**Exercise objective**
Search the records below for "using"; copy each line that has it.

[Stored data entries]
'''
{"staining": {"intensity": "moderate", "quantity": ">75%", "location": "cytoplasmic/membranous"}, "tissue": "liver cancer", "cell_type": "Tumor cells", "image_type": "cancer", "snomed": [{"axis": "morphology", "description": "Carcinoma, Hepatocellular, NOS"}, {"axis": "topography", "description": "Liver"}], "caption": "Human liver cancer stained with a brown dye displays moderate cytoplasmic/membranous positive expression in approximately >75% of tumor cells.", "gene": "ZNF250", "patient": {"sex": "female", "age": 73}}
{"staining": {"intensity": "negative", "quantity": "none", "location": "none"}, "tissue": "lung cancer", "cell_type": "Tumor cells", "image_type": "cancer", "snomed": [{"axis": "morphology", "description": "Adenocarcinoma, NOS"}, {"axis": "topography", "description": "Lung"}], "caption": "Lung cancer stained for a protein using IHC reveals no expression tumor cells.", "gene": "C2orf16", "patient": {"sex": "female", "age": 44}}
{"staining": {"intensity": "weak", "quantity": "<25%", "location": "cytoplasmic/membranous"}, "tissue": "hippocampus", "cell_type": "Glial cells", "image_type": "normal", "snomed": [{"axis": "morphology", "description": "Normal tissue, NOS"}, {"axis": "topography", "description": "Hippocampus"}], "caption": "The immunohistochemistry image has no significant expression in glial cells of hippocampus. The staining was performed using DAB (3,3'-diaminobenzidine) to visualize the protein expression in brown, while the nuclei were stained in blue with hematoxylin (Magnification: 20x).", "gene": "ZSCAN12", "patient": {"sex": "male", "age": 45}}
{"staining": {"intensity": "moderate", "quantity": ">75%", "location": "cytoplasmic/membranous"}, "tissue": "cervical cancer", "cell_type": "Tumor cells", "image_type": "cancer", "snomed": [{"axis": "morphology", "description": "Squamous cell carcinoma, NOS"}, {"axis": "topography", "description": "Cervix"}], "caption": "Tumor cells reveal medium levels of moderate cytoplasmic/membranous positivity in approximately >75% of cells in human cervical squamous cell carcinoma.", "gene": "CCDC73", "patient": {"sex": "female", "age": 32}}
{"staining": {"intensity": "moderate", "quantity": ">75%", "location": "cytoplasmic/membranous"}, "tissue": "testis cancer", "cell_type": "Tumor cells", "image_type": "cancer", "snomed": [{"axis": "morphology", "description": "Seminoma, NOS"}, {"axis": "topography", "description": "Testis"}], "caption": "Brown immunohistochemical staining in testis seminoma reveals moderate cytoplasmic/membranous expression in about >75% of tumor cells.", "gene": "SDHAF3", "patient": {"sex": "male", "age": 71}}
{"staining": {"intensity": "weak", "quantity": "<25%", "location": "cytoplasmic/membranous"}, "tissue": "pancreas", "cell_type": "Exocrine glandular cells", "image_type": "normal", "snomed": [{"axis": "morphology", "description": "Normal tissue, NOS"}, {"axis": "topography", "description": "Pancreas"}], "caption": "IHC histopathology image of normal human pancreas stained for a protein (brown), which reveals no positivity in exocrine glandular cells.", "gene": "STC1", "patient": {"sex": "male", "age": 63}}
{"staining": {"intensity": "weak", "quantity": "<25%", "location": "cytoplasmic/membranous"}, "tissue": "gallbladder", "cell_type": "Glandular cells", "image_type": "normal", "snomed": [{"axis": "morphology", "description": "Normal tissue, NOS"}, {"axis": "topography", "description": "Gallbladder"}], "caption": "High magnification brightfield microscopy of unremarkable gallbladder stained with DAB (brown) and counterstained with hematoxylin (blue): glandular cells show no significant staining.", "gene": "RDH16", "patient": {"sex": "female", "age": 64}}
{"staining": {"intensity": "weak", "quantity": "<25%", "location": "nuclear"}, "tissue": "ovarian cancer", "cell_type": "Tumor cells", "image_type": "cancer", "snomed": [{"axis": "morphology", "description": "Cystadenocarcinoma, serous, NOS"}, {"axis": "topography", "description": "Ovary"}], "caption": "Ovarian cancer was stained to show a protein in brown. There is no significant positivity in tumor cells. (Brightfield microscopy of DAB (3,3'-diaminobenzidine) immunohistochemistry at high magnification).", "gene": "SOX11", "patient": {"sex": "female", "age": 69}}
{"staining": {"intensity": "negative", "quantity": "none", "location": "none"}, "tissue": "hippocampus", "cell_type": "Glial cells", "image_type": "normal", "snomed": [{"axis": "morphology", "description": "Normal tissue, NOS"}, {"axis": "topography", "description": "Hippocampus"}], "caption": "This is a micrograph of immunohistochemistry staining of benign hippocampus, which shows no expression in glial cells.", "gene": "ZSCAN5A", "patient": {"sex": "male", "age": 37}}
'''
**Solution for this task**
{"staining": {"intensity": "negative", "quantity": "none", "location": "none"}, "tissue": "lung cancer", "cell_type": "Tumor cells", "image_type": "cancer", "snomed": [{"axis": "morphology", "description": "Adenocarcinoma, NOS"}, {"axis": "topography", "description": "Lung"}], "caption": "Lung cancer stained for a protein using IHC reveals no expression tumor cells.", "gene": "C2orf16", "patient": {"sex": "female", "age": 44}}
{"staining": {"intensity": "weak", "quantity": "<25%", "location": "cytoplasmic/membranous"}, "tissue": "hippocampus", "cell_type": "Glial cells", "image_type": "normal", "snomed": [{"axis": "morphology", "description": "Normal tissue, NOS"}, {"axis": "topography", "description": "Hippocampus"}], "caption": "The immunohistochemistry image has no significant expression in glial cells of hippocampus. The staining was performed using DAB (3,3'-diaminobenzidine) to visualize the protein expression in brown, while the nuclei were stained in blue with hematoxylin (Magnification: 20x).", "gene": "ZSCAN12", "patient": {"sex": "male", "age": 45}}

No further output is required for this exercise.